Je ne saurais peindre la scène de désordre que présentait alors le Palais-Royal. On avait profité du séjour de la famille à Neuilly pour entreprendre d'assez grandes réparations dans plusieurs pièces. Les parquets étaient enlevés; on marchait sur les lambourdes au milieu du plâtre. Dans d'autres, les peintres étaient établis avec leur attirail. Tout était démeublé; on heurtait des tapissiers portant leurs échelles, des valets replaçant des sièges.
À travers ce désordre circulaient des gens de toute nature. On mangeait dans toutes les pièces. Tout le monde entrait comme dans la rue; et la garde de ce Palais, portant le costume dont j'ai déjà parlé, formait une singulière disparate avec les lieux, si ce n'est avec la société.
Il n'y avait pas moyen de causer dans un pareil brouhaha. Madame la duchesse d'Orléans trouva seulement le temps de me dire, pendant notre retraite à travers les cabinets de Mademoiselle, qu'elle était plus tranquille sur madame la Dauphine. Elle avait rencontré monsieur le duc de Chartres, dans la nuit précédente, près de Fontainebleau; et, comme on n'en avait pas d'autre nouvelle, c'était la preuve qu'il ne lui était rien arrivé de fâcheux. Elle devait avoir rejoint sa famille.
C'était une grande inquiétude de moins pour madame la duchesse d'Orléans.
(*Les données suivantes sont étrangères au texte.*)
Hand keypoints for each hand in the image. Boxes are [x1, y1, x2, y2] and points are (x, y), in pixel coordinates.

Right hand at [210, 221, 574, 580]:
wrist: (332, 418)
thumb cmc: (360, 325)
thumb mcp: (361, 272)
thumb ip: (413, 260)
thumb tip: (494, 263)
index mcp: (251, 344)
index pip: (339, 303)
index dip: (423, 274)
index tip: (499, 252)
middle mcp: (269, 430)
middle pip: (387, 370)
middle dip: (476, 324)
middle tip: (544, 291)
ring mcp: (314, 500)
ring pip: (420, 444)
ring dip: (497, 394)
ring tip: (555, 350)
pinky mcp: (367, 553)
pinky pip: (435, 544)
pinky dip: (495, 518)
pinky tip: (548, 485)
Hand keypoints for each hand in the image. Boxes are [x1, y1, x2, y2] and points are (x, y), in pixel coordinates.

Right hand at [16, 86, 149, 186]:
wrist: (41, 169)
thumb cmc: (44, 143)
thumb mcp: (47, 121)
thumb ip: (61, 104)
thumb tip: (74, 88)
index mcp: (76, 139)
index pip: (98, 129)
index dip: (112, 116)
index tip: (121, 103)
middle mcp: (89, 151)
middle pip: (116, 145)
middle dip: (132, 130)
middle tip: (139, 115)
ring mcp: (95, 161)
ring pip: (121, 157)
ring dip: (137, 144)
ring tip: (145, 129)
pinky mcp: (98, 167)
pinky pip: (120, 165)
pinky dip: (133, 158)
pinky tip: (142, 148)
Elle aime tendrement madame la Dauphine; et, dans toutes les tristes circonstances qui se sont succédé, c'est toujours des malheurs et des impressions de cette princesse que j'ai vu la Reine s'inquiéter et se désoler.
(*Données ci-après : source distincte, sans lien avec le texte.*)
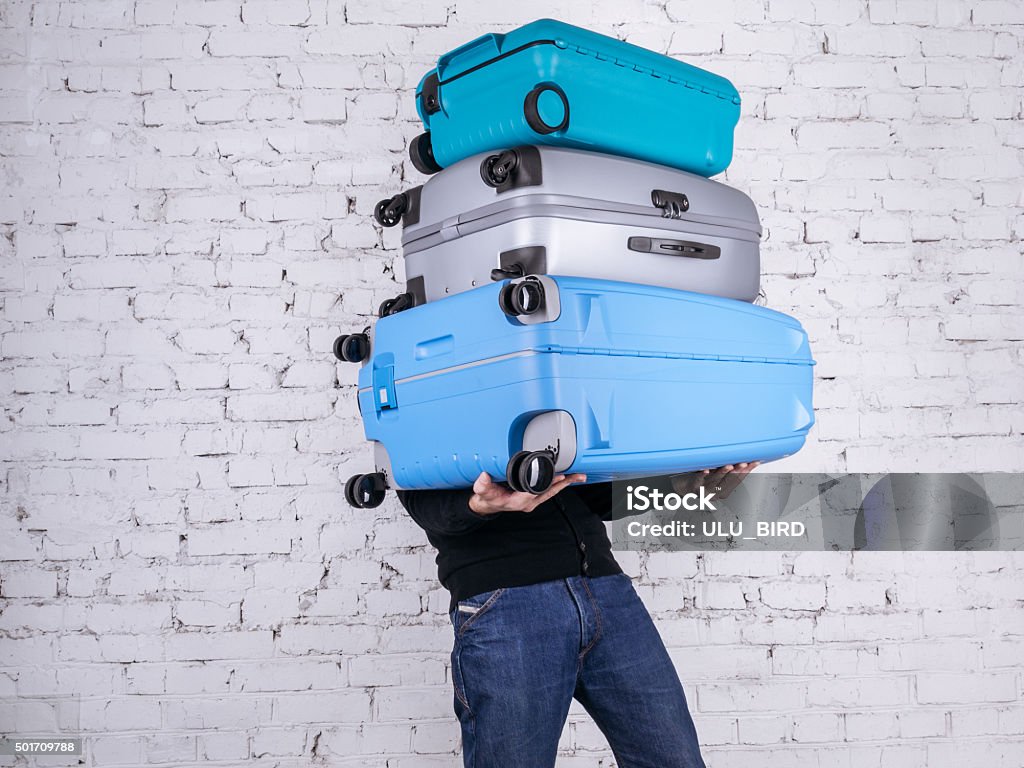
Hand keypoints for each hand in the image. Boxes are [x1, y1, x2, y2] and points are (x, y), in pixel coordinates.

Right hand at [469, 471, 586, 515]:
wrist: (488, 504)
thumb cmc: (488, 498)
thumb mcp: (483, 492)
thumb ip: (482, 485)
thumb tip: (483, 477)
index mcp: (518, 501)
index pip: (536, 492)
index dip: (547, 484)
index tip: (558, 476)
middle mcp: (528, 502)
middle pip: (549, 492)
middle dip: (563, 483)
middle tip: (577, 476)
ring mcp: (532, 500)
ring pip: (552, 491)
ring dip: (565, 484)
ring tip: (579, 476)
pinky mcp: (534, 497)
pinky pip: (549, 490)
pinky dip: (558, 484)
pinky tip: (567, 478)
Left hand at [671, 462, 759, 499]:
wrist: (680, 488)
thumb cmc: (700, 480)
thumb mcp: (716, 475)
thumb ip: (727, 469)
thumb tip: (741, 455)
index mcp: (723, 491)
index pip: (738, 480)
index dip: (747, 471)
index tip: (755, 461)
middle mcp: (715, 492)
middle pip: (728, 481)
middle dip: (738, 471)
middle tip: (745, 463)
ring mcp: (704, 490)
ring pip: (715, 481)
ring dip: (723, 473)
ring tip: (730, 465)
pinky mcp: (692, 486)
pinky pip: (698, 480)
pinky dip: (702, 474)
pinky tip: (705, 469)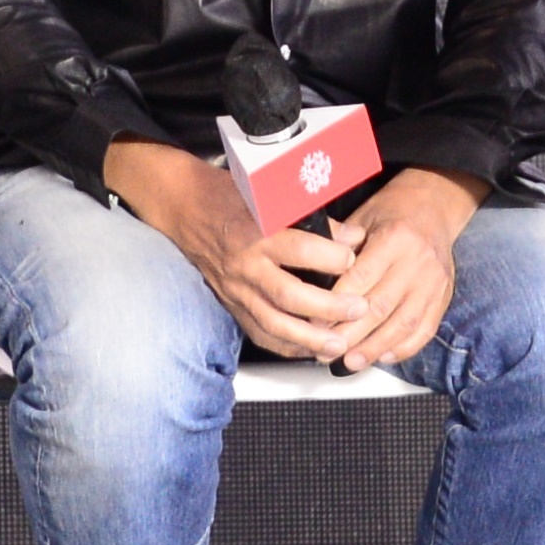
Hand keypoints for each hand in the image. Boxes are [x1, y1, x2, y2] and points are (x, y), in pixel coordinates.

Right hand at [102, 138, 368, 359]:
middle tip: (359, 309)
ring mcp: (236, 289)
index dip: (333, 256)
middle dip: (329, 307)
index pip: (300, 249)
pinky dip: (285, 346)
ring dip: (310, 338)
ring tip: (338, 344)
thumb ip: (311, 215)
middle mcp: (246, 265)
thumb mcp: (269, 194)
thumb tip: (353, 237)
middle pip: (290, 295)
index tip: (355, 256)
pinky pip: (258, 332)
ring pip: (274, 322)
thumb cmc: (230, 196)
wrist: (185, 209)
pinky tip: (308, 350)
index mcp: (257, 232)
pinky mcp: (231, 303)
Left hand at [329, 166, 489, 371]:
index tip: (314, 324)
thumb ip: (339, 246)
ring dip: (375, 348)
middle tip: (326, 351)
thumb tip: (311, 276)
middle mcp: (418, 262)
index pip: (361, 279)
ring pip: (403, 324)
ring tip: (350, 362)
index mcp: (394, 238)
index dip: (336, 305)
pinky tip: (383, 357)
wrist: (433, 208)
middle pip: (380, 307)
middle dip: (351, 334)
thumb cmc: (390, 213)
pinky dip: (404, 348)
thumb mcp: (362, 219)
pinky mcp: (444, 297)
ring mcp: (434, 282)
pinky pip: (425, 329)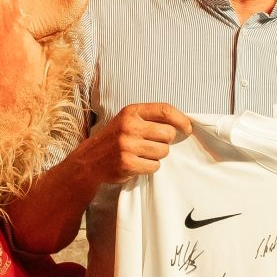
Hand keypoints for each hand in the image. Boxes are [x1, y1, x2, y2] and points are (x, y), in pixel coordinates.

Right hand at [76, 102, 191, 184]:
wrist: (89, 160)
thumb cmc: (114, 139)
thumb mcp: (127, 120)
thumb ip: (150, 118)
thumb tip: (181, 124)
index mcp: (131, 112)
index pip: (165, 110)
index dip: (181, 119)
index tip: (187, 128)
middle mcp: (129, 126)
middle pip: (168, 134)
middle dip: (166, 141)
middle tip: (154, 144)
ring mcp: (127, 145)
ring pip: (164, 152)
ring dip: (158, 155)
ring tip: (143, 154)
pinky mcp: (128, 163)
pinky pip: (155, 166)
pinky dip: (150, 167)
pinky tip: (138, 163)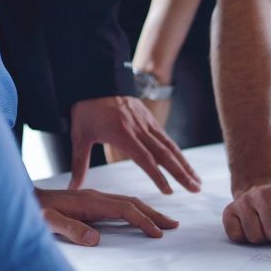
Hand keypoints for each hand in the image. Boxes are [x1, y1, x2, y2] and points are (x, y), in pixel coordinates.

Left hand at [35, 188, 177, 245]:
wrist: (20, 197)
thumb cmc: (33, 213)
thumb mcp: (48, 223)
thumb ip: (70, 230)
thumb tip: (96, 239)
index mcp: (90, 201)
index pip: (124, 210)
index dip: (142, 222)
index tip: (157, 234)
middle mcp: (96, 197)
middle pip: (133, 203)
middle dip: (155, 215)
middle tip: (174, 226)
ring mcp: (95, 198)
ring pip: (129, 202)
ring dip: (149, 211)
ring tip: (166, 221)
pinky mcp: (92, 201)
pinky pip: (121, 203)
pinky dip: (138, 209)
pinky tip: (142, 215)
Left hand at [69, 96, 201, 194]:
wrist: (97, 78)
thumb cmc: (87, 108)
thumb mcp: (79, 136)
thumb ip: (79, 164)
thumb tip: (73, 187)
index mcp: (123, 135)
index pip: (145, 159)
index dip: (158, 176)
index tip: (169, 191)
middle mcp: (140, 130)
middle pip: (165, 155)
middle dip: (182, 173)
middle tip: (196, 189)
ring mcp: (148, 124)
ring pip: (171, 147)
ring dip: (186, 165)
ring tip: (197, 181)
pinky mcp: (151, 120)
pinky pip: (168, 139)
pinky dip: (179, 154)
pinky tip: (186, 165)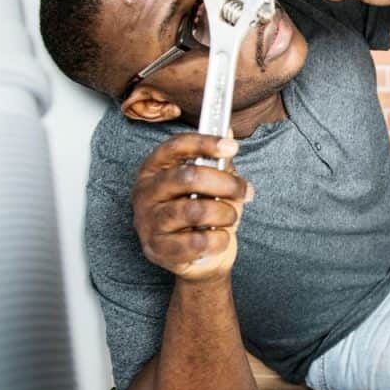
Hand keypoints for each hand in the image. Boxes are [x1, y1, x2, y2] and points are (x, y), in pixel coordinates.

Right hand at [130, 133, 252, 282]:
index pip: (175, 147)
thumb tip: (228, 131)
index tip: (231, 147)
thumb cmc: (206, 213)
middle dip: (225, 183)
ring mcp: (148, 222)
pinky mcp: (158, 249)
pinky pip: (198, 241)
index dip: (205, 143)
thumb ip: (218, 159)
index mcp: (154, 169)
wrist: (203, 257)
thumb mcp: (214, 183)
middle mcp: (145, 193)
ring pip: (194, 210)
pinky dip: (220, 239)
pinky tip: (221, 238)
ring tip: (230, 217)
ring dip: (224, 213)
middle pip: (187, 177)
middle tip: (244, 190)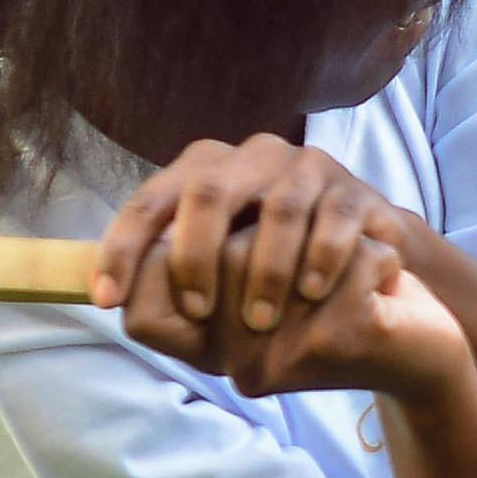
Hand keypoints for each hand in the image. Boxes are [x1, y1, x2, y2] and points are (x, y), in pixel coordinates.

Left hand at [100, 139, 464, 404]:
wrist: (367, 267)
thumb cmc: (277, 273)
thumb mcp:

On me montra, plus tard dans cette matinée, une lettre interceptée de madame la Dauphine écrite à son mari. J'ai conservé le souvenir d'une phrase qui me frappa extrêmement. Après avoir rendu compte, en termes fort amers, de la scène du théâtre de Dijon dont elle sortait, des cris insolents qu'on y avait poussés, elle ajoutait: «Ils avaient bonne envie de m'insulter personnellement; mais je leur ai fait cet air qu'on me connaît, et ils n'ont osé.»
Ainsi cet air qu'on lui connaît, et que nous regardions comme une espèce de fatalité, elle le faisait. Certes, je ne rappelle pas ces paroles dans un sentiment hostile contre une princesse que je vénère, et dont les malheurs, selon l'expression de monsieur de Chateaubriand, sont une dignité, mais seulement comme une nouvelle preuve de l'ignorance où était la branche aînée du siècle et du pays.
Cet air, dont elle prétendait tirer du respect, ne produisait que de l'aigreur et du mécontentement. Dans cette lettre, il n'était pas question des ordonnances, il paraissait qu'elle en avait déjà parlé: «Je ne reviens pas sur ce que je vous ai dit hier. Ce qui est fait est fait; mais je ne respirerai que quand nous serons réunis.»
Je retourne au Palais-Royal. On était censé se tenir dans le salon dit des Batailles où une espèce de repas en ambigu était en permanence; mais, de fait, on était constamment dans la pièce qui servait de communication à tous les appartements et dont le grand balcon donne sur la cour.
Chaque cri, chaque coup de tambour, chaque bruit, et ils étaient fréquents, y rappelait. Madame la duchesse d'Orléans cherchait évidemment à vaincre l'agitation de l'âme par celle du corps; elle ne tenait pas en place. Après l'avoir suivie pendant quelque temps, j'y renonçai, excédée par la fatigue, et m'assis dans un coin où madame de Dolomieu, aussi lasse que moi, vint me rejoindre.